Iran Rattles Saber at Israel, US
Iran would cause serious damage to the United States and Israel should Jewish state strike the Islamic Republic's nuclear program, Iran's top military official said on Wednesday.
The "Zionist regime's military attack against Iran would lead to heavy damages to the US as well as [to the] Zionist regime," Iran's Chief of Staff Maj.-Gen. Hassan Fayrouz Abadi said.
Iran would attack Israel in a "surprising" way, he was quoted by Army Radio as saying.
Iran's bellicose rhetoric comes as senior ministers in Jerusalem took Israel's media to task for discussing a potential strike on Iran, which commentators have suggested may be near.

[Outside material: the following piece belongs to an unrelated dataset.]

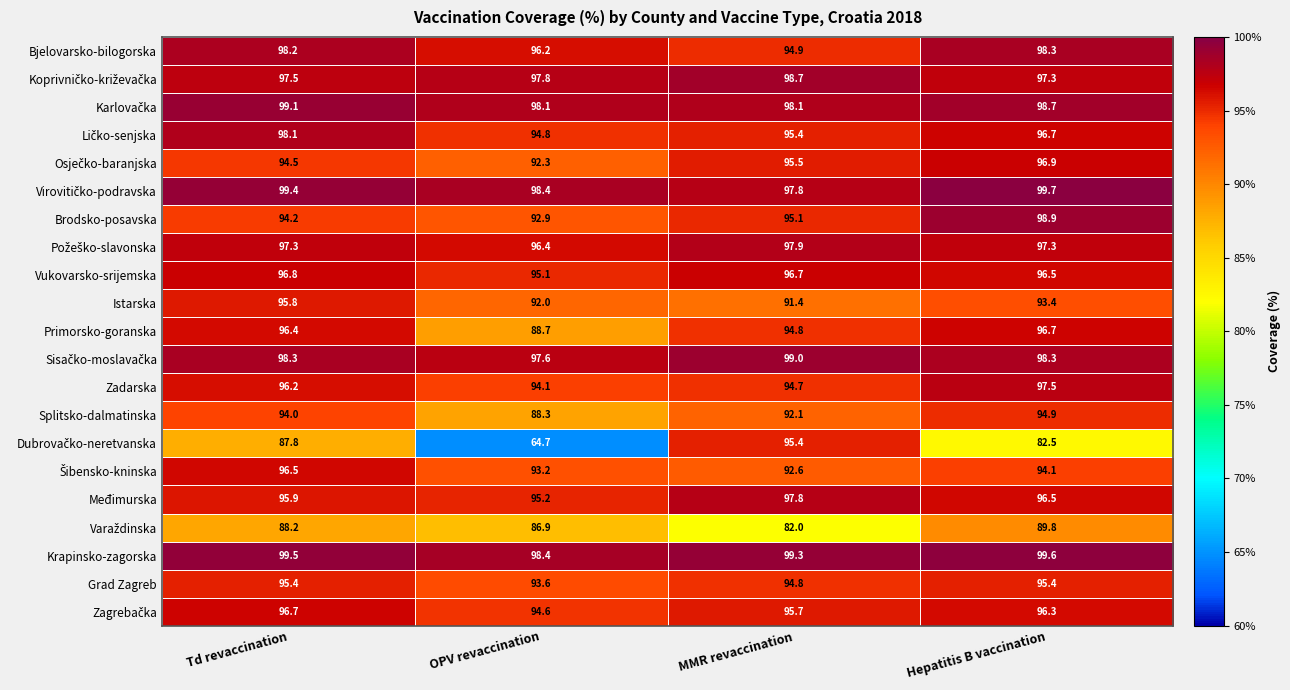

Read the Krapinsko-zagorska value at MMR revaccination.

99.3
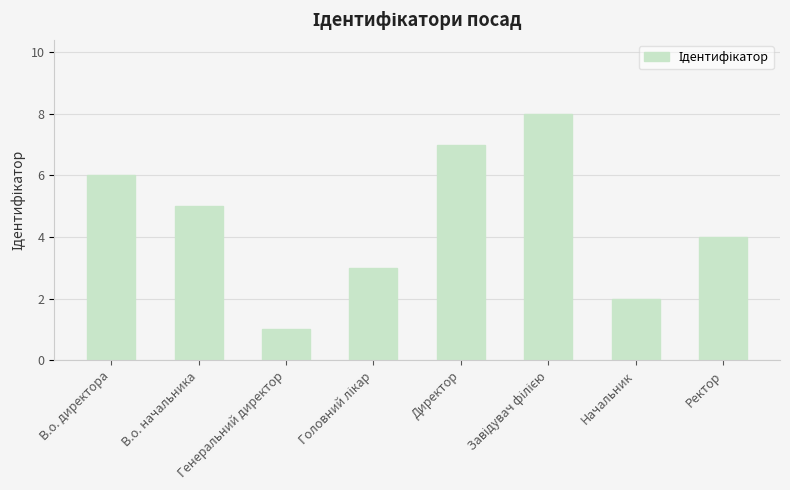

What is the sum of the values at В.о. директора and Начальник?

8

Israel Radio also announced the successful launch of a rocket propulsion system on Wednesday, which it described as a "ballistic missile." Foreign media reports speculate the new Israeli system could be fitted with a nuclear warhead.
The reports in Israel's media, Foreign Minister Avigdor Leiberman said, "have no relation to the truth" adding that 99% of the media's speculations were "false."
While Israel has remained on message warning of the military aspects of Iran's nuclear program in recent years, security officials generally remain silent on any plans they may have for exercising a "military option" vis-a-vis Iran.
Officials say media reports about potential military operations, irrespective of their truth value, do "tremendous damage" policy makers' ability to make critical decisions while guiding the ship of state.
Meanwhile, Iran also struck out at the United States saying Washington's contradictory and goalless policies "reveal US helplessness." Tehran also warned the United States against maintaining a long-term presence in neighboring Afghanistan, and said it would release hundreds of documents proving Washington was a "state-sponsor of terrorism."
Iran's Supreme Leader, Ayatollah Ali Khameini, said Wednesday the Obama administration was trying to "divert attention from the Wall Street Protests."
Regional observers, however, say Iran's loud, aggressive posture is likely a sign of insecurity in the wake of two Iranian nationals allegedly linked to its covert Quds Force being indicted in a US court for a plot to assassinate Saudi Arabia's envoy to Washington.
US officials have been moving to isolate Iran and to undermine its strategic partners in the wake of the incident, while Saudi Arabia and its Gulf allies have said they will respond to Tehran's aggression in their own time.